I am new to Python and I am facing problem in creating the Dataframe in the format of key and value i.e.
data = [{'key':'\[GlobalProgramSizeInThousands\]','value':'1000'},]
Here is my code:
columnsss = ['key','value'];
query = "select * from bparst_tags where tag_type = 1 ";
result = database.cursor(db.cursors.DictCursor);
result.execute(query);
result_set = result.fetchall();
data = "[";
for row in result_set:
`row["tag_expression"]`)
data += "{'value': %s , 'key': %s }," % ( `row["tag_expression"]`, `row["tag_name"]` )
data += "]" ;
df = DataFrame(data , columns=columnsss);
But when I pass the data in DataFrame it shows me
pandas.core.common.PandasError: DataFrame constructor not properly called!

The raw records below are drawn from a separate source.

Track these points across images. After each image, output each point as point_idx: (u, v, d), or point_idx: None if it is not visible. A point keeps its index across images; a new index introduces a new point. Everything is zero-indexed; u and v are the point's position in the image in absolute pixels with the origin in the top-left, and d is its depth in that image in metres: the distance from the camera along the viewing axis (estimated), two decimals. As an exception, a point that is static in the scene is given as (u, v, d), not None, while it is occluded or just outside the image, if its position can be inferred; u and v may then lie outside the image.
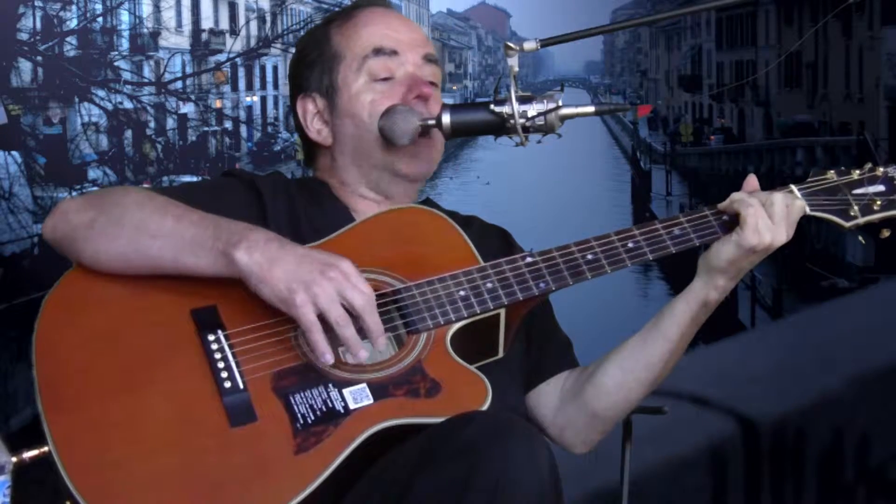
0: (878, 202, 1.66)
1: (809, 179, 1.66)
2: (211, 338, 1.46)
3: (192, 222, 1.50)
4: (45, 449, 1.36)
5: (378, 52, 1.72)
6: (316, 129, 1.77)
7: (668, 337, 1.66)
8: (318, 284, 1.41)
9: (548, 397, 1.76)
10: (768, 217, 1.57)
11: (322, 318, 1.41)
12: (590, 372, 1.72)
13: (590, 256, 1.59)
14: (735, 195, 1.61)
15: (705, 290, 1.63)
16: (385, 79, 1.72)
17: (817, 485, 3.31)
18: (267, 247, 1.44)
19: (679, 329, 1.65)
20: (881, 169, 1.69)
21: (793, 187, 1.65)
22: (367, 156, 1.72)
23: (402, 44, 1.74)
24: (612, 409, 1.71)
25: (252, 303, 1.47)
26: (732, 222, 1.61)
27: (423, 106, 1.70)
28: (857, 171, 1.69)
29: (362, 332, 1.43)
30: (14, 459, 1.31)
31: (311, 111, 1.77)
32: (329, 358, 1.42)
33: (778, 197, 1.59)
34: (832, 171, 1.68)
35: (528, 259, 1.59)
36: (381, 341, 1.44)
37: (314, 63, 1.76)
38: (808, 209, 1.64)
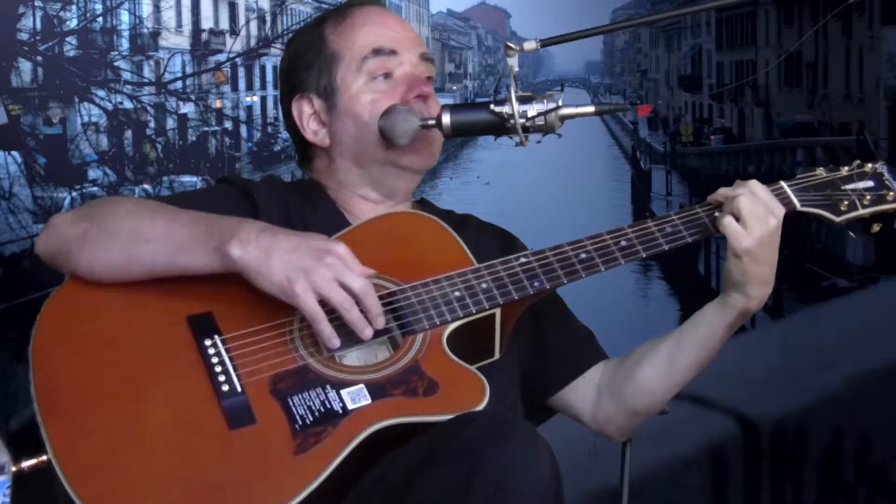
0: (868, 197, 1.68)
1: (799, 176, 1.68)
2: (207, 343, 1.46)
3: (183, 223, 1.50)
4: (44, 458, 1.35)
5: (377, 52, 1.72)
6: (312, 130, 1.76)
7: (706, 345, 1.69)
8: (316, 272, 1.42)
9: (585, 392, 1.78)
10: (747, 221, 1.57)
11: (322, 304, 1.42)
12: (627, 370, 1.75)
13: (583, 255, 1.60)
14: (722, 193, 1.61)
15: (742, 302, 1.63)
16: (385, 78, 1.72)
17: (817, 485, 3.30)
18: (260, 238, 1.45)
19: (717, 338, 1.68)
20: (870, 165, 1.71)
21: (783, 184, 1.66)
22: (369, 155, 1.72)
23: (400, 43, 1.74)
24: (651, 407, 1.76)
25: (248, 307, 1.47)
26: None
27: (422, 104, 1.71)
28: (847, 168, 1.71)
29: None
30: (14, 469, 1.31)
31: (307, 112, 1.76)
32: (336, 342, 1.44)
33: (744, 202, 1.57)
34: (821, 168, 1.71)
35: (522, 259, 1.59)
36: (379, 320, 1.46)
37: (310, 64, 1.75)
38: (798, 205, 1.65)
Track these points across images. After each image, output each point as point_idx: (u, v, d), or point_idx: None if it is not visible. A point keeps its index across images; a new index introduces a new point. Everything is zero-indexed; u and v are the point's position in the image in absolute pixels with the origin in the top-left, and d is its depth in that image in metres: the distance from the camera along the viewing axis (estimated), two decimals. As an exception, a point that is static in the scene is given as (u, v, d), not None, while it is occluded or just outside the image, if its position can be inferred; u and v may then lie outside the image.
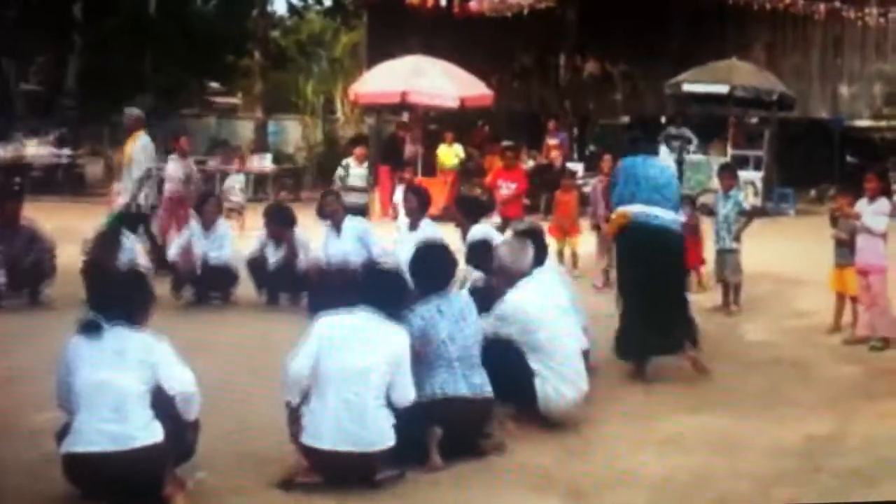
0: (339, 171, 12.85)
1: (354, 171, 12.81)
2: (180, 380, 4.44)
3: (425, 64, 17.41)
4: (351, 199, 11.51)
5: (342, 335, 4.69)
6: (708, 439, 5.40)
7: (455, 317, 5.12)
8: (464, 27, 19.01)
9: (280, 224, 9.09)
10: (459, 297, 5.35)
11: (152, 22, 29.57)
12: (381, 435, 4.62)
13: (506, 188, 11.74)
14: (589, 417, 5.62)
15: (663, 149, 8.85)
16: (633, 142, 7.19)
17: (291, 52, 32.89)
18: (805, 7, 18.70)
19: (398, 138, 18.33)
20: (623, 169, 6.73)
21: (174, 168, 12.91)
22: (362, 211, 11.45)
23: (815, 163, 18.42)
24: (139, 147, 10.23)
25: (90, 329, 4.46)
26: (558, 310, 5.75)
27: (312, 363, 4.64)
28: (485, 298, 5.72)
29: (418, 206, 8.63)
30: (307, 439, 4.62)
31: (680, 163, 17.92)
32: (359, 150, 13.12)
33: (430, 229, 8.40)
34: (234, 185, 15.48)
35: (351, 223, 8.78)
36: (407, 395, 4.80)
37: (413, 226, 8.58)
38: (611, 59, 22.22)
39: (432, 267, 5.35)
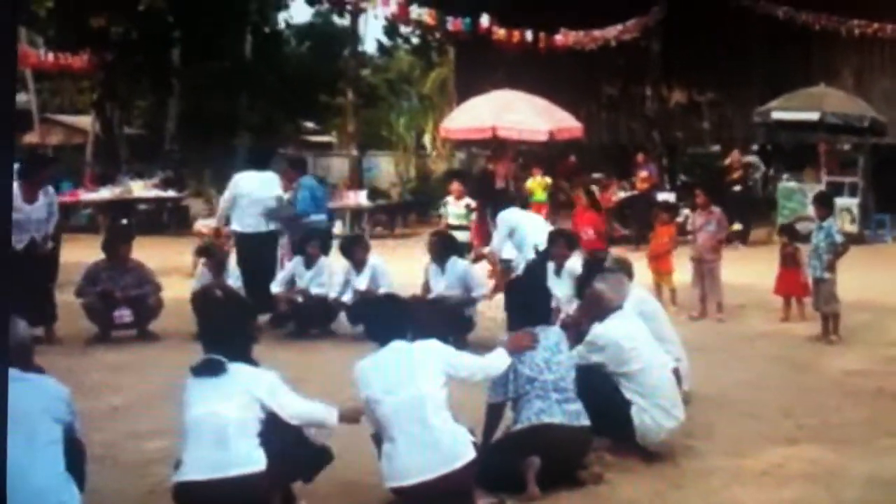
0: (441, 209, 12.53)
1: (452, 208, 12.50)
2: (296, 408, 4.55)
3: (514, 98, 17.44)
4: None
5: (384, 375, 4.69)
6: (807, 470, 5.33)
7: (551, 347, 5.18)
8: (550, 61, 19.06)
9: (352, 252, 9.24)
10: (555, 331, 5.41)
11: (248, 65, 30.57)
12: (457, 452, 4.59)
13: (584, 235, 11.21)
14: (686, 449, 5.61)
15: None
16: None
17: (382, 90, 33.56)
18: (894, 31, 18.27)
19: (488, 173, 18.42)
20: None
21: None
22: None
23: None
24: None
25: (211, 370, 4.53)
26: (649, 340, 5.76)
27: (369, 414, 4.74)
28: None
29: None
30: (390, 482, 4.63)
31: (749, 189, 17.85)
32: (454, 186, 12.73)
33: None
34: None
35: (454, 265, 8.82)
36: (484, 373, 4.97)
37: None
38: (697, 88, 22.08)
39: (528, 300, 5.44)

while if I print the data and assign the same value to data variable then it works.
You are providing a string representation of a dict to the DataFrame constructor, and not a dict itself. So this is the reason you get that error.

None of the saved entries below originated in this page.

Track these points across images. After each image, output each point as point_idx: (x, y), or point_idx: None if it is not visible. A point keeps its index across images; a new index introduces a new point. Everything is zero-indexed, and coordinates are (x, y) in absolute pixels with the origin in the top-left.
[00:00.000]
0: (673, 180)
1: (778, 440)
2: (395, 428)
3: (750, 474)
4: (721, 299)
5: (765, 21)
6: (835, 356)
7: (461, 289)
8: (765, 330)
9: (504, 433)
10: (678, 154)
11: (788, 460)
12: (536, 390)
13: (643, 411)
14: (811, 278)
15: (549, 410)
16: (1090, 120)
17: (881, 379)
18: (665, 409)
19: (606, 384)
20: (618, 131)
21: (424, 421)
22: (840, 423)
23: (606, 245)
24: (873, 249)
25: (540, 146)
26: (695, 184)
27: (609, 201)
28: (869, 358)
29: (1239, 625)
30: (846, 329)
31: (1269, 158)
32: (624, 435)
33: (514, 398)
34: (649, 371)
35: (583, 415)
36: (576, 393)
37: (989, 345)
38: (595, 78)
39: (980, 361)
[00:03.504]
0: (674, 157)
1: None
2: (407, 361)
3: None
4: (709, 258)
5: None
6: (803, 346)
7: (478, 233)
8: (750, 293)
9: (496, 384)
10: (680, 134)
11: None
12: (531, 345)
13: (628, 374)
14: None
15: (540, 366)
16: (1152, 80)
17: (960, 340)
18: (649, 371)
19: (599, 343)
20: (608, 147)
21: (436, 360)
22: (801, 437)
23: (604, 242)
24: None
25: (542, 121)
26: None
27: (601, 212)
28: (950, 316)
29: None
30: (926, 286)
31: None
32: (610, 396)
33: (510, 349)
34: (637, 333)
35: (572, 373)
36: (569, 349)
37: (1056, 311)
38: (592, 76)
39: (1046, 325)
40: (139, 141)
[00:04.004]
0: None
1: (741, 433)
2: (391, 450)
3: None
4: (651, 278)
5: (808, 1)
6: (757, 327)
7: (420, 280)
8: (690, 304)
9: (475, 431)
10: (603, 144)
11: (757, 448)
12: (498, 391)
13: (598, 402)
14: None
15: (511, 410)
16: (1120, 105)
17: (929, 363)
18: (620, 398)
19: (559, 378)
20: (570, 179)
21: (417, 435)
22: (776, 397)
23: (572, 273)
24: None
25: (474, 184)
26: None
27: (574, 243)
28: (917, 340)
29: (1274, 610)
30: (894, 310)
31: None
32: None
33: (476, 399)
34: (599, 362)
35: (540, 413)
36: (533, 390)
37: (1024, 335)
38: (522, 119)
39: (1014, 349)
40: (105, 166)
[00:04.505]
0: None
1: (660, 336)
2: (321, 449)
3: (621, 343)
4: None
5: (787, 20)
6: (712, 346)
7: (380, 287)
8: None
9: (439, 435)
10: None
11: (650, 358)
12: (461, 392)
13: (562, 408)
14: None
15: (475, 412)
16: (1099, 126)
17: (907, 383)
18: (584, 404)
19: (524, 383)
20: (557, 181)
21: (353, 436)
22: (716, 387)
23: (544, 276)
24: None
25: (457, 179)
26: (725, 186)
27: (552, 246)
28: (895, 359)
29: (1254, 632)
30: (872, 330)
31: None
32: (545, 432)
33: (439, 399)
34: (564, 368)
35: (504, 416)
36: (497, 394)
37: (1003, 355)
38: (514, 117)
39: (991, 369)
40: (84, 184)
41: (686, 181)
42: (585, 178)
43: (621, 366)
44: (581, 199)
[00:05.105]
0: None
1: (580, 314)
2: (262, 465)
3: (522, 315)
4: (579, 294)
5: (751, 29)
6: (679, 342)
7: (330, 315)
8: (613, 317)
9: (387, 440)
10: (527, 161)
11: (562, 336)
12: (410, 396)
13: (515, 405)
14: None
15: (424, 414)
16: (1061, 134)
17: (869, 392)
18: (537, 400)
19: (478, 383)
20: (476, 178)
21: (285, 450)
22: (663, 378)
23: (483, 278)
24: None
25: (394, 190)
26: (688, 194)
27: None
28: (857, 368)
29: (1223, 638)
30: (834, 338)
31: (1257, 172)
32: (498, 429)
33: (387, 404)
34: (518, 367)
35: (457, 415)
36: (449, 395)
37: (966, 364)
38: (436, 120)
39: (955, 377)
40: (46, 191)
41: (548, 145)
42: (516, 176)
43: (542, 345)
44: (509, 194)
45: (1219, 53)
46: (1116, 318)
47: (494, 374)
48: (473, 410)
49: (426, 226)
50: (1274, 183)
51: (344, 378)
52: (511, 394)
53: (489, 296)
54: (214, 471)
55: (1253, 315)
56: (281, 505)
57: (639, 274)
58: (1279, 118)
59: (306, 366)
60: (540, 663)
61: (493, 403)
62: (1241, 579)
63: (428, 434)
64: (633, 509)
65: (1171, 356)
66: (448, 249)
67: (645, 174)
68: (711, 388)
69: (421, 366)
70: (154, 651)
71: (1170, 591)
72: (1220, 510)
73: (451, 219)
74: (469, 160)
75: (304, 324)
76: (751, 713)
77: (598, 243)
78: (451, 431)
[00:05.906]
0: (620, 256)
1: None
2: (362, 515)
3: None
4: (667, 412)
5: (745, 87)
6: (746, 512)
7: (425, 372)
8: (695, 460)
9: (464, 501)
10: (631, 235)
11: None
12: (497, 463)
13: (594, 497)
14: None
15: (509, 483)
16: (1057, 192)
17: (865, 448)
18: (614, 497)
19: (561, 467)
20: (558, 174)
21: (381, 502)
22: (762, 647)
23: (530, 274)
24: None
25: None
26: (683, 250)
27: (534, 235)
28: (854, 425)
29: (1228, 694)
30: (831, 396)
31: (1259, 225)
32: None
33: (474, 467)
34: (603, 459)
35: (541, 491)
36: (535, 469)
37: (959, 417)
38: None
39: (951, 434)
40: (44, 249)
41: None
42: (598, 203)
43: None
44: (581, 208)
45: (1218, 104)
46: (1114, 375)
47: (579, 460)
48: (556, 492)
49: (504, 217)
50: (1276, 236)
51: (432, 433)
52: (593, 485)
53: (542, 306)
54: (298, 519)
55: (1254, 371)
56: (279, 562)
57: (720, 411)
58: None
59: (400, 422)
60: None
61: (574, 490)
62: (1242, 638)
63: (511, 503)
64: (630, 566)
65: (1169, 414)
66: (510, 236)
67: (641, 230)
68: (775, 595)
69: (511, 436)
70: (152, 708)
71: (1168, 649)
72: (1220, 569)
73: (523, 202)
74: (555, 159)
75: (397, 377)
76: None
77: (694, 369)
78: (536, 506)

So if you want to use your code, you could do:
df = DataFrame(eval(data))
But better would be to not create the string in the first place, but directly putting it in a dict. Something roughly like:
data = []
for row in result_set:
data.append({'value': row["tag_expression"], 'key': row["tag_name"]})

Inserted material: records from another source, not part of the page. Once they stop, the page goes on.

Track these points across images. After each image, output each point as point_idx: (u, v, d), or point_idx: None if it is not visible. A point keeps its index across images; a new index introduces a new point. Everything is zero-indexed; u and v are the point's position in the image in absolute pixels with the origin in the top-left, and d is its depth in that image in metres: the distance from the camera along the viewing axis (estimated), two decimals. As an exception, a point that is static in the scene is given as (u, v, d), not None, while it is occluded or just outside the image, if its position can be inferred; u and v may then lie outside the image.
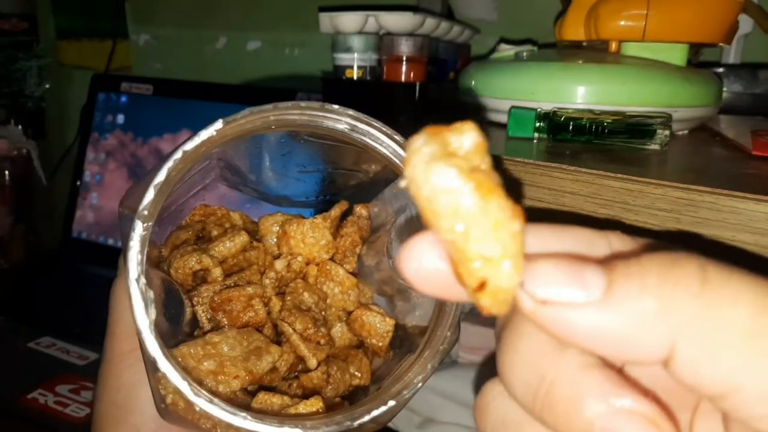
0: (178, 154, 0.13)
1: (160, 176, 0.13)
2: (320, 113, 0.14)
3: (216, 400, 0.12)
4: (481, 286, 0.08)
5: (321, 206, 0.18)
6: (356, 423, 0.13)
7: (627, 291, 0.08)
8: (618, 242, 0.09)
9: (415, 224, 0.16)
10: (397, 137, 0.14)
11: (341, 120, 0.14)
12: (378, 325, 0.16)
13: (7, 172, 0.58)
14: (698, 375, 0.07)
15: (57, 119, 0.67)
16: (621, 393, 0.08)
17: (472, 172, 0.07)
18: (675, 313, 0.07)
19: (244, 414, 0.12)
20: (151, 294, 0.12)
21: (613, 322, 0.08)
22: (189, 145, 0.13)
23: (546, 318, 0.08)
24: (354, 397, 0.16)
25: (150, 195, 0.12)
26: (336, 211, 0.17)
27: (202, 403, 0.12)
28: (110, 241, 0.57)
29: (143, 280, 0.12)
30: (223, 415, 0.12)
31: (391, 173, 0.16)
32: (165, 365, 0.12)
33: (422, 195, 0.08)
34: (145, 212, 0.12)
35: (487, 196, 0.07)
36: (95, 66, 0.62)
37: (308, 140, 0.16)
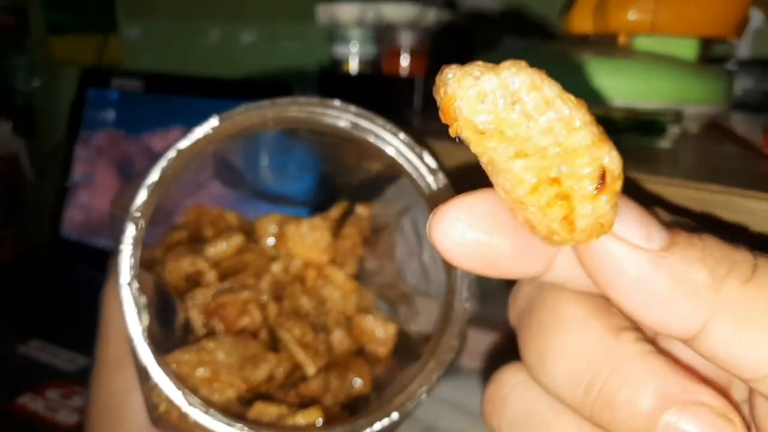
0: (172, 153, 0.12)
1: (153, 176, 0.12)
2: (320, 110, 0.13)
3: (211, 410, 0.12)
4: (601, 186, 0.07)
5: (320, 206, 0.17)
6: None
7: (686, 256, 0.07)
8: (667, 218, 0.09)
9: (420, 225, 0.15)
10: (402, 135, 0.14)
11: (342, 117, 0.13)
12: (378, 331, 0.15)
13: (-5, 171, 0.57)
14: (733, 356, 0.07)
15: (47, 116, 0.66)
16: (688, 385, 0.07)
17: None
18: (722, 292, 0.07)
19: (240, 425, 0.12)
20: (143, 299, 0.12)
21: (661, 280, 0.07)
22: (183, 144, 0.12)
23: (598, 251, 0.07)
24: (354, 406, 0.15)
25: (142, 196, 0.12)
26: (336, 212, 0.16)
27: (196, 413, 0.11)
28: (101, 243, 0.56)
29: (135, 285, 0.12)
30: (218, 426, 0.11)
31: (394, 172, 0.15)
32: (158, 374, 0.12)
33: (508, 114, 0.07)
34: (137, 214, 0.12)
35: (575, 100, 0.07)
36: (86, 61, 0.61)
37: (307, 137, 0.15)
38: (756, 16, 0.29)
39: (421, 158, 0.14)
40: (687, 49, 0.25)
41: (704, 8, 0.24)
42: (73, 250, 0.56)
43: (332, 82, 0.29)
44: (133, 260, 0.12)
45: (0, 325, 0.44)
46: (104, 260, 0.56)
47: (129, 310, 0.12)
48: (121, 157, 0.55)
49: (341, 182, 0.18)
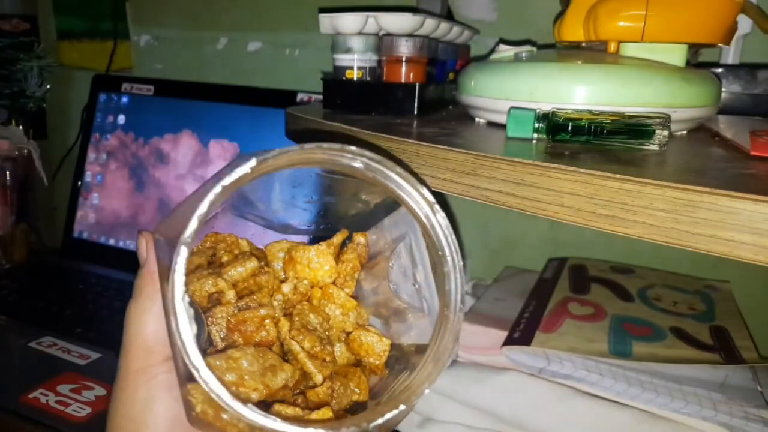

But probably even this is not needed, as depending on what is exactly in your result_set you could probably:
provide this directly to a DataFrame: DataFrame(result_set)
or use the pandas read_sql_query function to do this for you (see docs on this)
Just ran into the same error, but the above answer could not help me.
My code worked fine on my computer which was like this:
test_dict = {'x': '123', 'y': '456', 'z': '456'}
df=pd.DataFrame(test_dict.items(),columns=['col1','col2'])
However, it did not work on another platform. It gave me the same error as mentioned in the original question. I tried below code by simply adding the list() around the dictionary items, and it worked smoothly after:
df=pd.DataFrame(list(test_dict.items()),columns=['col1','col2'])
Hopefully, this answer can help whoever ran into a similar situation like me.
import json
# Opening JSON file
f = open('data.json')
# returns JSON object as
# a dictionary
data1 = json.load(f)
#converting it into dataframe
df = pd.read_json(data1, orient ='index')